_PROBLEM_
Report all lines of the records that contain "round".

_RECORD SET_

= = = = =

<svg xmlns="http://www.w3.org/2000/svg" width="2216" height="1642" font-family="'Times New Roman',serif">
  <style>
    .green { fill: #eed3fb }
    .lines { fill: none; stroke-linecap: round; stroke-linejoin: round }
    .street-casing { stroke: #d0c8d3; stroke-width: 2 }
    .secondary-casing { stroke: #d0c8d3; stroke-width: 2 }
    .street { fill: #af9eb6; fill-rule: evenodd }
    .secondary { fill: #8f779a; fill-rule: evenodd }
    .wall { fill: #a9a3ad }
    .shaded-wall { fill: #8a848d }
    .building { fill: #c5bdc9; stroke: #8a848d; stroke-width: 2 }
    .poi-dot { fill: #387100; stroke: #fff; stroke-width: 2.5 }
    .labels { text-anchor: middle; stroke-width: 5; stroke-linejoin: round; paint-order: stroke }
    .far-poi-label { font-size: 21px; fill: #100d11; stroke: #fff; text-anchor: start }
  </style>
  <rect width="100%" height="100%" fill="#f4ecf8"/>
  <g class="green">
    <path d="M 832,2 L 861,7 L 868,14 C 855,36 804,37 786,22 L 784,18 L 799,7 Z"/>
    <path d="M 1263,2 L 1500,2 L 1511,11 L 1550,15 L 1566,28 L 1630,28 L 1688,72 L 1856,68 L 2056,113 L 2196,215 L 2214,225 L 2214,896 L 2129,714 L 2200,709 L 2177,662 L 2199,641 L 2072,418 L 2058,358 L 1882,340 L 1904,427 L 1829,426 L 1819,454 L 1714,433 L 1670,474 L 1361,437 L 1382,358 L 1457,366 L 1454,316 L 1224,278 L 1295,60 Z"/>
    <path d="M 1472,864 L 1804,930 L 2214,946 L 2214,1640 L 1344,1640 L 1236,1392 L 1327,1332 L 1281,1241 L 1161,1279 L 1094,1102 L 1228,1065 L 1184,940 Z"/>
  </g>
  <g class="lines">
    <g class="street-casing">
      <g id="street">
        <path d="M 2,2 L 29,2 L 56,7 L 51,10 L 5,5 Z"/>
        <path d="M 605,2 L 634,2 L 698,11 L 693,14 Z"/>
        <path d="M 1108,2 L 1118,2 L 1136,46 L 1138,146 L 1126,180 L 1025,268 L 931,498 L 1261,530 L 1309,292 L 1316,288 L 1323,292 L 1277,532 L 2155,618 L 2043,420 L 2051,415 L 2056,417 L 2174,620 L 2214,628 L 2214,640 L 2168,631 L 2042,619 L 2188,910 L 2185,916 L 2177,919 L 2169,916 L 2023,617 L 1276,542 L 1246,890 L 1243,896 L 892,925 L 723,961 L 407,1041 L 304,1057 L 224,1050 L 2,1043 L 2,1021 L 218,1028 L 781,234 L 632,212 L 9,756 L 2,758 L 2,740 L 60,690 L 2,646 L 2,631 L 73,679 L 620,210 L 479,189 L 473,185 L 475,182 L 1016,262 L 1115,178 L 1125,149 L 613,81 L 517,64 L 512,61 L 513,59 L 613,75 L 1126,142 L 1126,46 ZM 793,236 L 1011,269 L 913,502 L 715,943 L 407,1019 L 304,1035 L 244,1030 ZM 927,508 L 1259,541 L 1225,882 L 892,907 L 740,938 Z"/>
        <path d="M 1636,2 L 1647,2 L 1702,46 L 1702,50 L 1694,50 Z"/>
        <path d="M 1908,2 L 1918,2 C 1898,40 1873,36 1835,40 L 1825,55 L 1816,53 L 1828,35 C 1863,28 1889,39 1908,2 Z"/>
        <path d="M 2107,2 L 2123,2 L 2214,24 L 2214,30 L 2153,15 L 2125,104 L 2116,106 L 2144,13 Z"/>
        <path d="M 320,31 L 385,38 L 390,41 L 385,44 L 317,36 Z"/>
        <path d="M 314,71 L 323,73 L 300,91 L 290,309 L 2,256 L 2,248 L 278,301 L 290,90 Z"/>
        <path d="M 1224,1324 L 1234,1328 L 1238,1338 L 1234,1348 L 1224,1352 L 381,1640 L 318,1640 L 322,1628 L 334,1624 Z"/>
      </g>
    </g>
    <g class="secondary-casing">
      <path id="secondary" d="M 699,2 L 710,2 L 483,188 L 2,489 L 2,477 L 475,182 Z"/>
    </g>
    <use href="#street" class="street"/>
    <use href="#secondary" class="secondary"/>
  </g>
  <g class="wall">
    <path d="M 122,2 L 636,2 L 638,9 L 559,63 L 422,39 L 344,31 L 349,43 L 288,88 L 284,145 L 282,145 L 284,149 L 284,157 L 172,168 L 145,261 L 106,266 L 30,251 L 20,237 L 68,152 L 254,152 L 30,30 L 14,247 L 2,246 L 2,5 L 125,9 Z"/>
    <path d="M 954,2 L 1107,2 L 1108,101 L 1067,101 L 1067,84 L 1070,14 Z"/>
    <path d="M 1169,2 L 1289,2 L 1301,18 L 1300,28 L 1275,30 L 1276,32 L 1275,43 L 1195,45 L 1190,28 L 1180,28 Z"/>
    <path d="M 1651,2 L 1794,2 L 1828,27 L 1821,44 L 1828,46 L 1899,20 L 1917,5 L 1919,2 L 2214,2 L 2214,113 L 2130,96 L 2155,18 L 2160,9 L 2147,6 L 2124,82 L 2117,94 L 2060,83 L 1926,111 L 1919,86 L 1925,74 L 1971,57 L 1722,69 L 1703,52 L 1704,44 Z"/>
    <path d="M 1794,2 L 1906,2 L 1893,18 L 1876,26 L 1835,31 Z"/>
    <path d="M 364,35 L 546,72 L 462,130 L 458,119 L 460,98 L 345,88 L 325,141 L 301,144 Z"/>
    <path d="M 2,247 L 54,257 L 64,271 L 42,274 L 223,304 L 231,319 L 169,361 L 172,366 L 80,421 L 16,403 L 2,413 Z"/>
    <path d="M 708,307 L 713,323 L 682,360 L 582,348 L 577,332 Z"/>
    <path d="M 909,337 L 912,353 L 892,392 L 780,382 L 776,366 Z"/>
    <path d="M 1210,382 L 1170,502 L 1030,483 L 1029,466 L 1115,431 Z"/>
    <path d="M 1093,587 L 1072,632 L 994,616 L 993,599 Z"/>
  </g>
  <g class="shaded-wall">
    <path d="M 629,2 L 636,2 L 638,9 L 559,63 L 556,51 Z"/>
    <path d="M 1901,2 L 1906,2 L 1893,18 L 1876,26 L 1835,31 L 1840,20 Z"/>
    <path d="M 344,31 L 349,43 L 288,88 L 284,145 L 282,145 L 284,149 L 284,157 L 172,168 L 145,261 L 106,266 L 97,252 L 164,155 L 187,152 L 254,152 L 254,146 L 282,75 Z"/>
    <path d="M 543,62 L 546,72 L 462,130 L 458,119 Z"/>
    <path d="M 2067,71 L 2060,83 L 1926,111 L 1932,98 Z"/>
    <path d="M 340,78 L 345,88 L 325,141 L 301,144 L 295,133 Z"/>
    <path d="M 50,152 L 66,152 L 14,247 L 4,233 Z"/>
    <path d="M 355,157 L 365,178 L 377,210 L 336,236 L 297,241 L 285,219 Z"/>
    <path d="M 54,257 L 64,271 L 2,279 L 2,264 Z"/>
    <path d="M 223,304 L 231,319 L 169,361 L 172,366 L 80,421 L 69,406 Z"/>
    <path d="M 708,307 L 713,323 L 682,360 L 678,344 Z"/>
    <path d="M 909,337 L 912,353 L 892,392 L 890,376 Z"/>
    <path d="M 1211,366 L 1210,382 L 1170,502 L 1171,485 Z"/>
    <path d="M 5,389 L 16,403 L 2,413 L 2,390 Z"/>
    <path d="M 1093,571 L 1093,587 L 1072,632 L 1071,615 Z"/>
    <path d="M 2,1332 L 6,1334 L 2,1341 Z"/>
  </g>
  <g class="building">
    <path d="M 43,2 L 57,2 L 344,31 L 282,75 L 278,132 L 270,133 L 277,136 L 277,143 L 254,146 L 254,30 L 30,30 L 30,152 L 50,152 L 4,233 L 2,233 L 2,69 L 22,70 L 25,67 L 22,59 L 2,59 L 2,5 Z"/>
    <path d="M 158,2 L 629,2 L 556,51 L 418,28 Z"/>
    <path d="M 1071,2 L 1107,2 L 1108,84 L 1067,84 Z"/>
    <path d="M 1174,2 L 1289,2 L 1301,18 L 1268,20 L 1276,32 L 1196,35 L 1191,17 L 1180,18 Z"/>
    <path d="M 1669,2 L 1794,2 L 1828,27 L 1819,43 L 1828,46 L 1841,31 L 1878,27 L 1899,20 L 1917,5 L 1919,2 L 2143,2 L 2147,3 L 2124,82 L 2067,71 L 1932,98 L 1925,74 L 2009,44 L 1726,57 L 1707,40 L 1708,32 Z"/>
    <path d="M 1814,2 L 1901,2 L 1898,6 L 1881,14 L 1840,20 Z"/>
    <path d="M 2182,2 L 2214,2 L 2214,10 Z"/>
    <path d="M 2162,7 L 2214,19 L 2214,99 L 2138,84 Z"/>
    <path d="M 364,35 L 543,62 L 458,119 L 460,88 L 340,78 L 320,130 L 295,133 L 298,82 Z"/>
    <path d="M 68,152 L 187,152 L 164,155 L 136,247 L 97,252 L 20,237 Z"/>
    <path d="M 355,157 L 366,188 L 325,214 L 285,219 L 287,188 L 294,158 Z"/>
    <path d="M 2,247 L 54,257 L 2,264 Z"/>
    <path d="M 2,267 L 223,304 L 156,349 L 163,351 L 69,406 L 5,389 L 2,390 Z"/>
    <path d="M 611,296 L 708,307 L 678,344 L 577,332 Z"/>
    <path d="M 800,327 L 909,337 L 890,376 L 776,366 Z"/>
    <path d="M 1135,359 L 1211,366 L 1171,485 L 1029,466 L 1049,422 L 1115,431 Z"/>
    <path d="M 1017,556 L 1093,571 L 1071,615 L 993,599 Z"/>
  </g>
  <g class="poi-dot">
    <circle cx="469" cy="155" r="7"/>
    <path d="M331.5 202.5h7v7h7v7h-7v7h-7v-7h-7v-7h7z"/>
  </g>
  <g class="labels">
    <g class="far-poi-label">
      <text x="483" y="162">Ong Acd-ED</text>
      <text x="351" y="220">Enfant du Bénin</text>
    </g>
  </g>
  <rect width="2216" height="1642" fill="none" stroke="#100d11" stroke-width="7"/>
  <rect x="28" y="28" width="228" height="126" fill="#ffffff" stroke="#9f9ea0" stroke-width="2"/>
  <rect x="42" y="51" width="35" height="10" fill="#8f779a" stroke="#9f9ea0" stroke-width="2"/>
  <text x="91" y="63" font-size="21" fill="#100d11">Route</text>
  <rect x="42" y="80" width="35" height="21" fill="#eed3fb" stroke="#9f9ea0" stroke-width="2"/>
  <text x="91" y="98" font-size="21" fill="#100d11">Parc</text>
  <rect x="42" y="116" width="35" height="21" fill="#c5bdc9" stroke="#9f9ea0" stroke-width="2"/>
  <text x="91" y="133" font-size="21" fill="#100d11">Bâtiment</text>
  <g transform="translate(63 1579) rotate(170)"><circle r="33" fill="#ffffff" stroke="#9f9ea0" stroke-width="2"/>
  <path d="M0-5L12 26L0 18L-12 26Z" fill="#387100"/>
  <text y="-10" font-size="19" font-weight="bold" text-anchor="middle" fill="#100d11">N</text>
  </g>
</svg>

= = = = =

_SOLVED EXERCISE_
    .lines { fill: none; stroke-linecap: round; stroke-linejoin: round }
    .labels { text-anchor: middle; stroke-width: 5; stroke-linejoin: round; paint-order: stroke }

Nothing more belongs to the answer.